• [Problem set]:
[1] Write out the part of the forecast discussion from "Another mild night" up to and including "1020 PM Update...", word for word.
[2] Extract every line of the taxonomic listing, from kingdom to common name, without changing a word.

Area Forecast Discussion
National Weather Service Taunton MA
1011 PM EDT Fri Apr 28 2017

.SYNOPSIS...
Another mild night tonight with a risk for showers and
thunderstorms for some in the morning. Warm conditions follow
once again for the daytime Saturday. After a cold frontal
passage Saturday night high pressure builds over New England
Sunday with dry but cooler air. Sprawling low pressure in the
Plains will push a warm front through our area Monday, then
swing a cold front through on Tuesday. Another storm moves up
from the Gulf of Mexico late Thursday or Friday.

&&

.NEAR TERM /THROUGH SATURDAY/...

1020 PM Update...

Overall trend in the forecast remains on track for tonight.
Areas of fog continue to impact the Cape and the Islands per
latest observations and webcams. Will hold off on any dense fog
advisory at this time, but something to watch over the coming
hours.

• [Information provided]:
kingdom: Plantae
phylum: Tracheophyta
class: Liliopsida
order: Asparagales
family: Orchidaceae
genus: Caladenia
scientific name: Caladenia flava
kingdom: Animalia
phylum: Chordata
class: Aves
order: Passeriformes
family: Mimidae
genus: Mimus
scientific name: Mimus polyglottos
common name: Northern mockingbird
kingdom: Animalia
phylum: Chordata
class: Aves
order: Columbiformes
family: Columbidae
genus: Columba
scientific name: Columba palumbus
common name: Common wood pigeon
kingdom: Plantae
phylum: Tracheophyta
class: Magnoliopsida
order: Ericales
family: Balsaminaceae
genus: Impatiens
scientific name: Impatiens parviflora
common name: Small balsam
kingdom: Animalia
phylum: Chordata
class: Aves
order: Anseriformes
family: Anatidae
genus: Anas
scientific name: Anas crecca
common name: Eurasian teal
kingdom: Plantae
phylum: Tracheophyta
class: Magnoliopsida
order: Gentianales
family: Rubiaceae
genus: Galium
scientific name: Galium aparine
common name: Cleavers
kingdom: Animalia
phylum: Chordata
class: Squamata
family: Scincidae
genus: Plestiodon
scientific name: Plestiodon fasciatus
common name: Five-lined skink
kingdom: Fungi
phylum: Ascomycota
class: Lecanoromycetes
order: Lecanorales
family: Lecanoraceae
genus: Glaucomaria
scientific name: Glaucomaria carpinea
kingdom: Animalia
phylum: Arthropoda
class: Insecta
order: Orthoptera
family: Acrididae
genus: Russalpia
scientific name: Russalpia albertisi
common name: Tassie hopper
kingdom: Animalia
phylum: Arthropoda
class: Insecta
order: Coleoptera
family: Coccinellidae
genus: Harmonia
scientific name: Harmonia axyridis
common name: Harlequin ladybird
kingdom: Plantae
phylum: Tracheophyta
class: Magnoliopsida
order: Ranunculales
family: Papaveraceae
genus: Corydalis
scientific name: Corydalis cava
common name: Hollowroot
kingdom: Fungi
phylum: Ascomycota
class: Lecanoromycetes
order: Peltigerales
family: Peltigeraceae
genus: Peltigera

• [Results]:
[1]
Another mild night tonight with a risk for showers and
thunderstorms for some in the morning. Warm conditions follow
once again for the daytime Saturday. After a cold frontal
passage Saturday night high pressure builds over New England
Sunday with dry but cooler air. Sprawling low pressure in the
Plains will push a warm front through our area Monday, then
swing a cold front through on Tuesday. Another storm moves up
from the Gulf of Mexico late Thursday or Friday.

&&

.NEAR TERM /THROUGH SATURDAY/...

1020 PM Update...

[2]
kingdom: Plantae
phylum: Tracheophyta
class: Liliopsida
order: Asparagales
family: Orchidaceae
genus: Caladenia
scientific name: Caladenia flava
kingdom: Animalia
phylum: Chordata
class: Aves
order: Passeriformes
family: Mimidae
genus: Mimus
scientific name: Mimus polyglottos
common name: Northern mockingbird
kingdom: Animalia
phylum: Chordata
class: Aves
order: Columbiformes
family: Columbidae
genus: Columba
scientific name: Columba palumbus
common name: Common wood pigeon
kingdom: Plantae
phylum: Tracheophyta
class: Magnoliopsida
order: Ericales
family: Balsaminaceae
genus: Impatiens
scientific name: Impatiens parviflora
common name: Small balsam
kingdom: Animalia
phylum: Chordata
class: Aves
order: Anseriformes
family: Anatidae
genus: Anas
scientific name: Anas crecca
common name: Eurasian teal
kingdom: Plantae
phylum: Tracheophyta
class: Magnoliopsida
order: Gentianales
family: Rubiaceae
genus: Galium
scientific name: Galium aparine
common name: Cleavers
kingdom: Animalia
phylum: Chordata
class: Squamata
family: Scincidae
genus: Plestiodon
scientific name: Plestiodon fasciatus
common name: Five-lined skink
kingdom: Fungi
phylum: Ascomycota
class: Lecanoromycetes
order: Lecanorales
family: Lecanoraceae
genus: Glaucomaria
scientific name: Glaucomaria carpinea
kingdom: Animalia
phylum: Arthropoda
class: Insecta
order: Orthoptera
family: Acrididae
genus: Russalpia
scientific name: Russalpia albertisi
common name: Tassie hopper
kingdom: Animalia
phylum: Arthropoda
class: Insecta
order: Coleoptera
family: Coccinellidae
genus: Harmonia
scientific name: Harmonia axyridis
common name: Harlequin ladybird
kingdom: Plantae
phylum: Tracheophyta
class: Magnoliopsida
order: Ranunculales
family: Papaveraceae
genus: Corydalis
scientific name: Corydalis cava
common name: Hollowroot
kingdom: Fungi
phylum: Ascomycota
class: Lecanoromycetes
order: Peltigerales
family: Peltigeraceae
genus: Peltigera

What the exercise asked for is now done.